> **Required work**:
1. In the poetry review, restate the paragraph beginning "Obviously, I disagree" as a short list that keeps its main facts.
2. Write out the passage of the poetry review starting with "Another relationship, symbiotic" and going on through "on his sleeve.", switching "murders" to "poems".
3. According to the poetry review, why does the reviewer find the quoted lines from 'Serial Killer Review' somewhat troubling? Answer in one to three sentences.

> **Page text**:
────────────────────────────────────────

It again exhibits Clarke’s deft instinct for a punchline, and there are many moments of such precision in this collection: ‘Scritti Politti’ begins, “This is what the 90s felt like –” and it is. Or rather it is what the 90s felt like for those of a specific age, class, income, gender, etc.; still that is a whole lot closer to universality than most poems get – a distillation of the earnestness and listlessness of post-adolescence. ‘The Night Before We Left’ is similarly effective, with its “linen that seemed cut / from the warm afternoon”, and its moths fluttering through the poem – first circling a lamp; then “drumming their tiny distress / on our pillows” when the lamp is extinguished; and “In the morning / […] furled […] / wrapped in their papery selves” – perfect embodiments of fragile love. This observational skill is most effective on the psychological level. A number of poems could illustrate this, but ‘Things You’d Be Ashamed to Talk about Publicly’, with its pin-point skewering of the relationship between therapist and patient is perhaps the most brutally effective: a domino run of punchlines to the gut.
Another relationship, symbiotic or parasitic, depending on one’s view, is examined in the final poem, ‘Serial Killer Review’. One might view it as a comment on our society’s penchant for viewing murder – fictional or real – as entertainment – in which case, as in the opening poem, the question of implication is again raised. However, it also presents a trap for reviewers:
One of the distinctive qualities of these murders
is their emotional openness –
Here is a killer who isn’t afraid to wear his heart
on his sleeve.
It is not difficult to imagine Tom Paulin seeping into a Newsnight Review sofa saying these words in a universe only very slightly removed from our own. Which is amusing, but also somewhat troubling for someone like me, since quite clearly we could substitute the words “murders” and “killer” for “poems” and “poet” and have ourselves a ready-made review (though not of this collection). Arguably this simply shows up the emptiness of some critical language – these are clichés; does the reader really gain any useful information from them? But it is also possible to see it as an argument for the redundancy of all criticism: poems – works of art in general, perhaps – are too personal, perhaps too irrational to be subject to criticism at all, and to attempt to do so is as nonsensical as to attempt to review an act of violence.
Obviously, I disagree (and presumably so does Clarke, given his recent work for this very website), but it is one of the many questions raised by this collection, which is always technically adroit, and often provocative, nuanced, and concerned with the world about it in a way which much other poetry is currently not.

────────────────────────────────────────

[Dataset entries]
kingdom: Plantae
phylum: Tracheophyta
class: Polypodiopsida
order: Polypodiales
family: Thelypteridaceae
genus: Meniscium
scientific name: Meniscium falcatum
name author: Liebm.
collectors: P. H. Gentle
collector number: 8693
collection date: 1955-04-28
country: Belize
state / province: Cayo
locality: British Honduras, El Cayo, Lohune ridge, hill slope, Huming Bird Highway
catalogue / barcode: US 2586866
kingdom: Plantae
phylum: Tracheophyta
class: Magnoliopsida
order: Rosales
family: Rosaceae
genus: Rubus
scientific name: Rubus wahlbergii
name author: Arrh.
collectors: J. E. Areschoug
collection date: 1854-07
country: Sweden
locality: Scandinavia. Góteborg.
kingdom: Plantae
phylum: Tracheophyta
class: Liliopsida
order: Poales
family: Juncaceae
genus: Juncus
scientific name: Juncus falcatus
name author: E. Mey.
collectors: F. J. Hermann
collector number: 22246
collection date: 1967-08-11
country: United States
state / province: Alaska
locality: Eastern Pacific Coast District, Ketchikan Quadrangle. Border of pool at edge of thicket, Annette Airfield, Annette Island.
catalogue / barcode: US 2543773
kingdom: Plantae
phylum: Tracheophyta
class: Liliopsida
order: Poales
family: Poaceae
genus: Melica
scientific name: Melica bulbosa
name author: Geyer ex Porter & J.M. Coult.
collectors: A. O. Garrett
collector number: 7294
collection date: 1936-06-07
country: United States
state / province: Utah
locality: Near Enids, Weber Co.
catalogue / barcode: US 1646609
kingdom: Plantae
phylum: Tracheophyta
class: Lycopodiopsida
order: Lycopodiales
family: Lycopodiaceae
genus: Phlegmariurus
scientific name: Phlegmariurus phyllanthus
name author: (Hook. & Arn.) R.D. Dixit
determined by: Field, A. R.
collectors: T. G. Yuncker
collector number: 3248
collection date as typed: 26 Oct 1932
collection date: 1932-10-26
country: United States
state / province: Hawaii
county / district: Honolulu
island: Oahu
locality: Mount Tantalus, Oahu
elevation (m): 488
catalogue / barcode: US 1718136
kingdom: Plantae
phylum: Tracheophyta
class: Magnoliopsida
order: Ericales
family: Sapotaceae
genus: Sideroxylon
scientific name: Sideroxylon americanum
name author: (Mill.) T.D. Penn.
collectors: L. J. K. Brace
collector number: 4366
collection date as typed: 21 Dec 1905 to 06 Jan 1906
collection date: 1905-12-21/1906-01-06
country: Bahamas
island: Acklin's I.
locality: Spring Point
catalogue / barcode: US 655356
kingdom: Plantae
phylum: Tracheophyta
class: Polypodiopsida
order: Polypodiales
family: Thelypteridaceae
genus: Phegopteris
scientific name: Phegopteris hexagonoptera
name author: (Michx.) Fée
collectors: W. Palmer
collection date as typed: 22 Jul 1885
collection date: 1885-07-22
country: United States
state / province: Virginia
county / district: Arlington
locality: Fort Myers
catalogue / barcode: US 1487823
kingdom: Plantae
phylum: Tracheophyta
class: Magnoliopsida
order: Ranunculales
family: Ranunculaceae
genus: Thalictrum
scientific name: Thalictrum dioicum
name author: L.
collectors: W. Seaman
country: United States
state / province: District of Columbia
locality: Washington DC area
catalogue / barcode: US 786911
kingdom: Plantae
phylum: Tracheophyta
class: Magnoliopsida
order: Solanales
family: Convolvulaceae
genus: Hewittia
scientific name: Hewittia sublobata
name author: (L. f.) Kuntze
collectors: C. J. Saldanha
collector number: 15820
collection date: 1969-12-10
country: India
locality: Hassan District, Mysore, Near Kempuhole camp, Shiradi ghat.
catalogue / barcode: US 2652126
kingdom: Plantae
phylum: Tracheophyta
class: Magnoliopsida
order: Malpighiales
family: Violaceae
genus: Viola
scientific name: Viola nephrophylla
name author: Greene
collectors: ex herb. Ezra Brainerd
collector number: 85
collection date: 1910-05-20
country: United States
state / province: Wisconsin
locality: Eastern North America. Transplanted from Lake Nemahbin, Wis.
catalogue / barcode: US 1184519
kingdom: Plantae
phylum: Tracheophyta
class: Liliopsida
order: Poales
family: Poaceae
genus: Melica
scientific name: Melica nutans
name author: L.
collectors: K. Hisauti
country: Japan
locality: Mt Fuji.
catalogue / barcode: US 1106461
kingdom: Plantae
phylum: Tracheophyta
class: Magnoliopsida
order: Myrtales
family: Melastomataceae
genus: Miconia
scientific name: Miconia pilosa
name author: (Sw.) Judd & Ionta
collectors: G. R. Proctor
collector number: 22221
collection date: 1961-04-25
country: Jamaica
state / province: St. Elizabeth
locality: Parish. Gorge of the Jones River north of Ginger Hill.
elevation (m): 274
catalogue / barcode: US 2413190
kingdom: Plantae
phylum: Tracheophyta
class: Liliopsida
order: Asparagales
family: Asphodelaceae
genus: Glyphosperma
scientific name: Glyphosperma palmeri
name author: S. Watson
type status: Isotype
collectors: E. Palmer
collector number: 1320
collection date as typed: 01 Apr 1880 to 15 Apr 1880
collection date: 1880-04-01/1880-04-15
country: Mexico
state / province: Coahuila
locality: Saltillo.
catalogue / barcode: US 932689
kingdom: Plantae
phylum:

────────────────────────────────────────

> **Solutions by task**:
1.
- The reviewer disagrees with the view that criticism is redundant.
- Clarke presumably disagrees as well, given his recent work for the same website.
- This is one of many questions the collection raises.
- The collection is always technically adroit.
- It is often provocative and nuanced.
- It is concerned with the world around it in a way much current poetry is not.

2.
Another relationship, symbiotic or parasitic, depending on one’s view, is examined in the final poem, ‘Serial Killer Review’. One might view it as a comment on our society’s penchant for viewing murder – fictional or real – as entertainment – in which case, as in the opening poem, the question of implication is again raised. However, it also presents a trap for reviewers:
One of the distinctive qualities of these poems
is their emotional openness –
Here is a killer who isn’t afraid to wear his heart
on his sleeve.

3. The reviewer finds them troubling because the words "murders" and "killer" could be swapped for "poems" and "poet" to produce a ready-made review. That is uncomfortable for someone who writes reviews.